Sharma is one of those rare cricketers who usually laughs off criticism aimed at him. This was different. Of all the formats, Sharma has literally owned the 50-over version. He has three double hundreds, a scintillating World Cup record (1,019 runs at an average of 65.2 and a strike rate of 95.97 with six hundreds and three fifties) and is one of the finest openers of the game.
But he isn’t sitting on his laurels. Even as the discussion rages on whether India should move on to younger, fitter openers, Sharma has been quietly giving his batting approach a much-needed makeover that has resulted in an impressive string of scores since the T20 World Cup semi-final exit—27, 51*, 83, 17, 42, 34, 51 and 101.
But when the statistics are narrowed down to about merely scoring or not scoring a hundred, it becomes grossly unfair to the work Sharma has put into his batting, walking the talk that India need to be more aggressive at the top. “I have played only 12 ODIs in three years,” he said. “Three years sounds a lot, but in those three years I have played only 12 or 13 (17 actually) ODIs, if I am not wrong.”
T20 maybe a different ball-game, but the management has made it clear that Sharma will continue to lead and open in the ODIs. “You look at a lot of kids who look different at 19, but not all of them go onto actually achieve their potential,” said India chief coach Rahul Dravid before the last ODI when asked about having watched Sharma open for a decade now.
“What Rohit has done over the last 15 years (made his ODI debut in 2007) now has actually changed his potential and he’s been a great servant for Indian cricket and done really well. Maybe the turning point was when ten years ago he got the opportunity to finally open. His hallmark has been his performances in ICC tournaments, like in 2019 (4 tons in the ODI World Cup), but also his ability to score big runs when he gets going. Someone who has got three double-hundreds in this format, (it) is an absolutely phenomenal achievement.

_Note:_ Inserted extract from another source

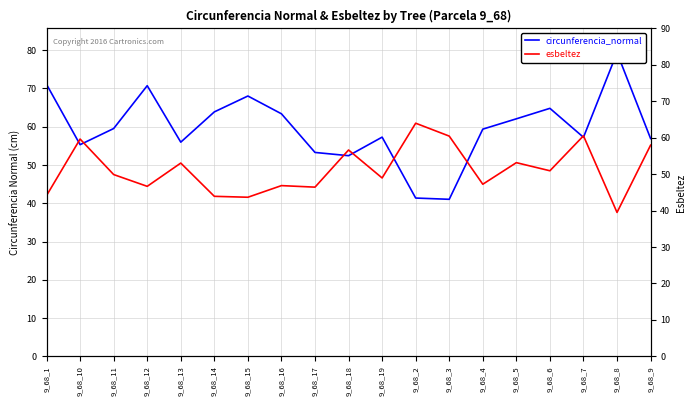

At which category does the chart reach its minimum across all series?

9_68_8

“So, yeah, he has been pretty successful. He’s someone who has got that game right – an all-round game – and you can’t really think of a kind of bowling you can bowl to him, that you know when he’s playing well you can keep him quiet, right? If you bowl fast and short, he will take you down and he will take down spinners. He plays swing well. So, he’s got a really good, complete game. He has been a fantastic player for India and has been batting well for us. Even in the last few games he has been terrific to watch, the way he has been playing. So, it’s great to have him play the way he does.”

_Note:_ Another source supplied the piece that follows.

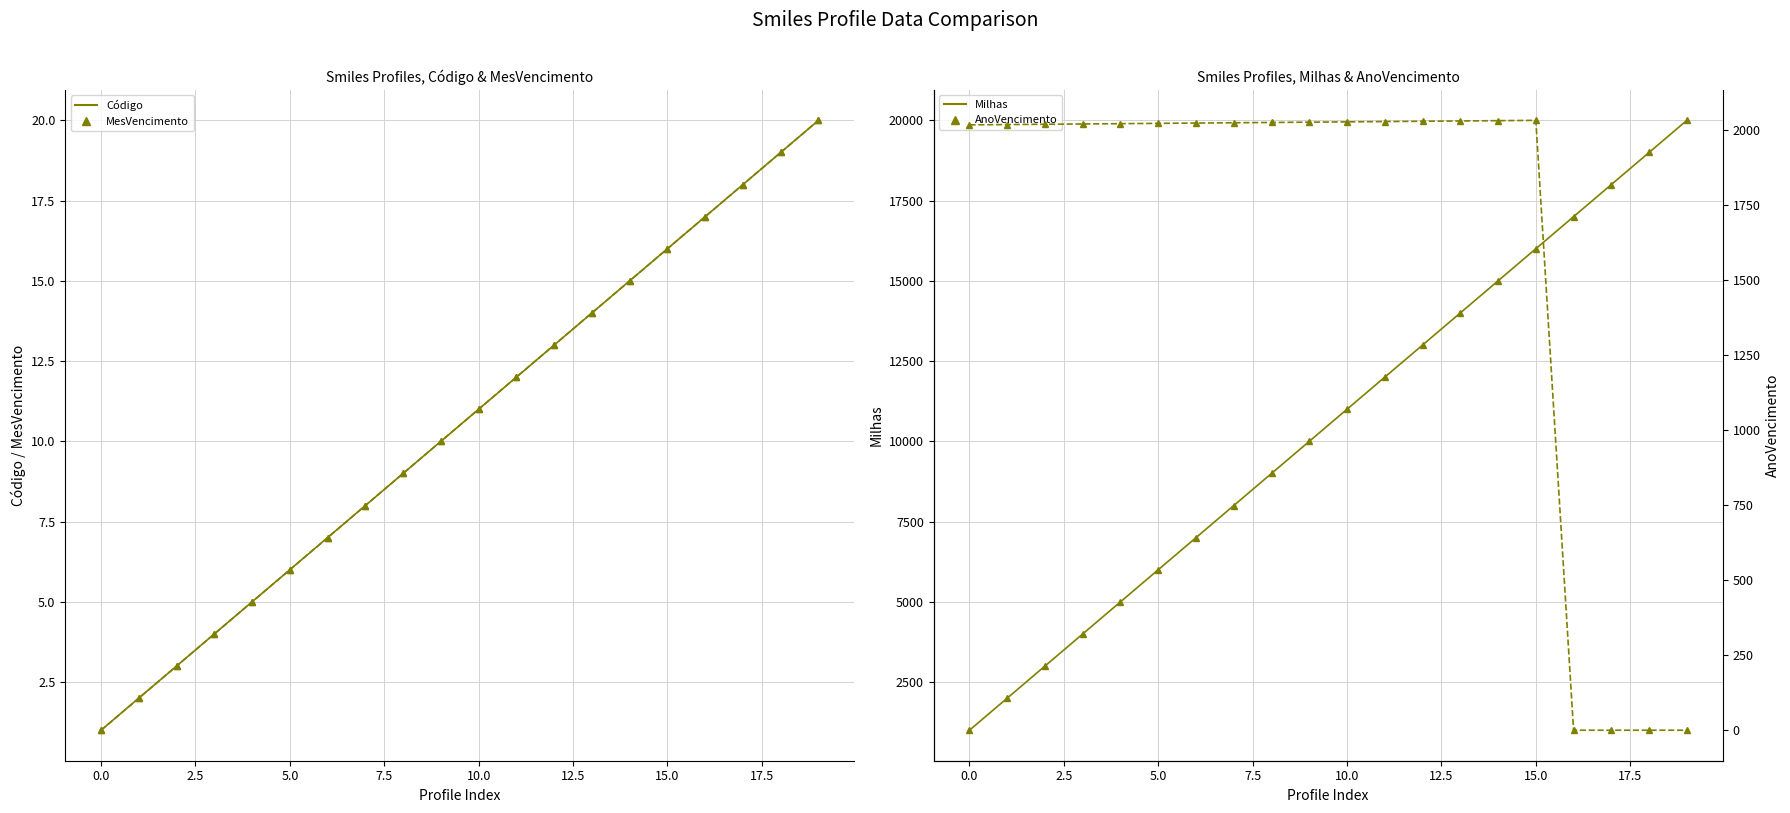

Is it true that MesVencimento equals 2 at 2.5?

False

It’s perhaps a coincidence that Sharma hit a hundred just after Dravid praised him. But this has been a long time coming. At the core of this tweak in batting is the urgency shown in the powerplay, with Sharma going down the pitch more often, sweeping, reverse-sweeping and playing the late cuts more regularly. Sharma hasn’t held back once set, and that was evident in how he was competing with fellow centurion Shubman Gill in Indore. It has had a huge impact on Sharma’s strike rate as well. Among batters to have opened in at least 20 innings since the 2019 World Cup final, Sharma has the fourth highest strike rate—98.62, behind Jonny Bairstow (104.31), Quinton de Kock (100.65) and Jason Roy (98.86). Not only is he scoring more in the opening overs, Sharma’s aggression has helped his partners settle down faster. That is always great news for India in a World Cup year.